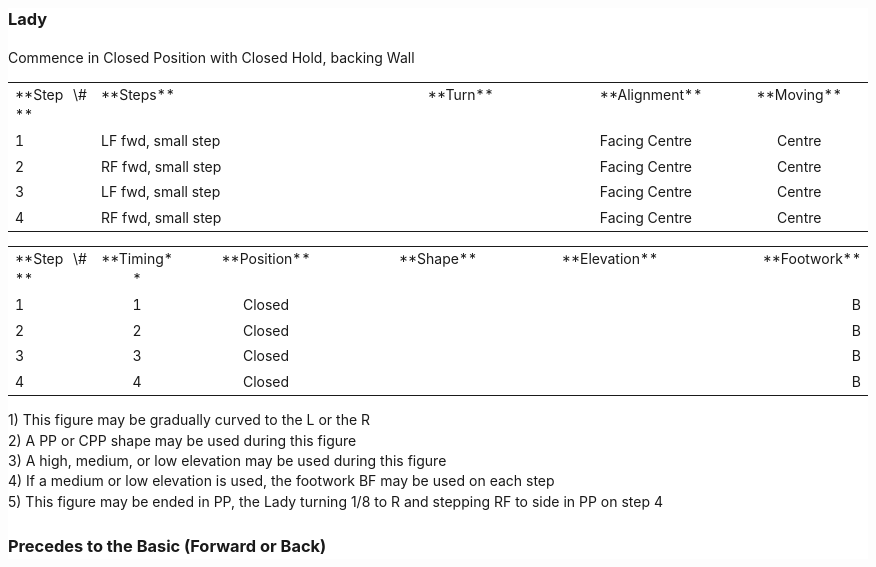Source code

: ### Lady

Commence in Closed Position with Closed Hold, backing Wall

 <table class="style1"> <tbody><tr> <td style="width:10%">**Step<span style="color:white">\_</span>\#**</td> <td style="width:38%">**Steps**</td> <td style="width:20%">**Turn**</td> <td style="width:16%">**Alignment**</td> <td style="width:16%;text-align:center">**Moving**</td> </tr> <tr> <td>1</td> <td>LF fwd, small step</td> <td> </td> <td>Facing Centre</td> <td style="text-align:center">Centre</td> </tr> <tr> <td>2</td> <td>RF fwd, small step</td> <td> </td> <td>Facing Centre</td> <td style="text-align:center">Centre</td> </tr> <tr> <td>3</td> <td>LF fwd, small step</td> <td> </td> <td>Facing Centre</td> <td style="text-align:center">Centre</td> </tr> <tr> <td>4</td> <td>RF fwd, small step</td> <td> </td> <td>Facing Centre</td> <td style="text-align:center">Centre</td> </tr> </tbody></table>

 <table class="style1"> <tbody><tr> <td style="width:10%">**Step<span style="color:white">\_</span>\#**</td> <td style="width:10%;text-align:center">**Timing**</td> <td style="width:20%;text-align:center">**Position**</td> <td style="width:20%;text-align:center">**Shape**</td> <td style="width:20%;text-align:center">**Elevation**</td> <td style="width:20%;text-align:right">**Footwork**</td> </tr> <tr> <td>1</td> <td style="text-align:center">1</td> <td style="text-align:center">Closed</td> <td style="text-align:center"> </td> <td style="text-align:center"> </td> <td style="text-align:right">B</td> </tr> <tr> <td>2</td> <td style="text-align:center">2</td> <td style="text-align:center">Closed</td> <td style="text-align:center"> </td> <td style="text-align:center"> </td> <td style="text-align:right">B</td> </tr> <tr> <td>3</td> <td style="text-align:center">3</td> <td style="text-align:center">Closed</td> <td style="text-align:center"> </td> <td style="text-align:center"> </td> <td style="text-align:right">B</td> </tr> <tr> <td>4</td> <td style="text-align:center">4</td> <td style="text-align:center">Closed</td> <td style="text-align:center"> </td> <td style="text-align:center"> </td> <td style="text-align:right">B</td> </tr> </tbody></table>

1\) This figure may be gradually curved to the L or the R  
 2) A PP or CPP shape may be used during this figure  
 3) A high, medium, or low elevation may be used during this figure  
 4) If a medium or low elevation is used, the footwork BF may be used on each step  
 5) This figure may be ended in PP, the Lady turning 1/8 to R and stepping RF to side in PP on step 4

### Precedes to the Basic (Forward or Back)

────────────────────────────────────────

▸ 작업 설명
위의 모든 행을 한 글자도 바꾸지 말고 다시 쓰시오. 그림은 답에서 제외할 것.

▸ 작업 결과
Source code

: ### Lady

Commence in Closed Position with Closed Hold, backing Wall

 <table class="style1"> <tbody><tr> <td style="width:10%">**Step<span style="color:white">\_</span>\#**</td> <td style="width:38%">**Steps**</td> <td style="width:20%">**Turn**</td> <td style="width:16%">**Alignment**</td> <td style="width:16%;text-align:center">**Moving**</td> </tr> <tr> <td>1</td> <td>LF fwd, small step</td> <td> </td> <td>Facing Centre</td> <td style="text-align:center">Centre</td> </tr> <tr> <td>2</td> <td>RF fwd, small step</td> <td> </td> <td>Facing Centre</td> <td style="text-align:center">Centre</td> </tr> <tr> <td>3</td> <td>LF fwd, small step</td> <td> </td> <td>Facing Centre</td> <td style="text-align:center">Centre</td> </tr> <tr> <td>4</td> <td>RF fwd, small step</td> <td> </td> <td>Facing Centre</td> <td style="text-align:center">Centre</td> </tr> </tbody></table>

 <table class="style1"> <tbody><tr> <td style="width:10%">**Step<span style="color:white">\_</span>\#**</td> <td style="width:10%;text-align:center">**Timing**</td> <td style="width:20%;text-align:center">**Position**</td> <td style="width:20%;text-align:center">**Shape**</td> <td style="width:20%;text-align:center">**Elevation**</td> <td style="width:20%;text-align:right">**Footwork**</td> </tr> <tr> <td>1</td> <td style="text-align:center">1</td> <td style="text-align:center">Closed</td> <td style="text-align:center"> </td> <td style="text-align:center"> </td> <td style="text-align:right">B</td> </tr> <tr> <td>2</td> <td style="text-align:center">2</td> <td style="text-align:center">Closed</td> <td style="text-align:center"> </td> <td style="text-align:center"> </td> <td style="text-align:right">B</td> </tr> <tr> <td>3</td> <td style="text-align:center">3</td> <td style="text-align:center">Closed</td> <td style="text-align:center"> </td> <td style="text-align:center"> </td> <td style="text-align:right">B</td> </tr> <tr> <td>4</td> <td style="text-align:center">4</td> <td style="text-align:center">Closed</td> <td style="text-align:center"> </td> <td style="text-align:center"> </td> <td style="text-align:right">B</td> </tr> </tbody></table>

1\) This figure may be gradually curved to the L or the R  
 2) A PP or CPP shape may be used during this figure  
 3) A high, medium, or low elevation may be used during this figure  
 4) If a medium or low elevation is used, the footwork BF may be used on each step  
 5) This figure may be ended in PP, the Lady turning 1/8 to R and stepping RF to side in PP on step 4

### Precedes to the Basic (Forward or Back)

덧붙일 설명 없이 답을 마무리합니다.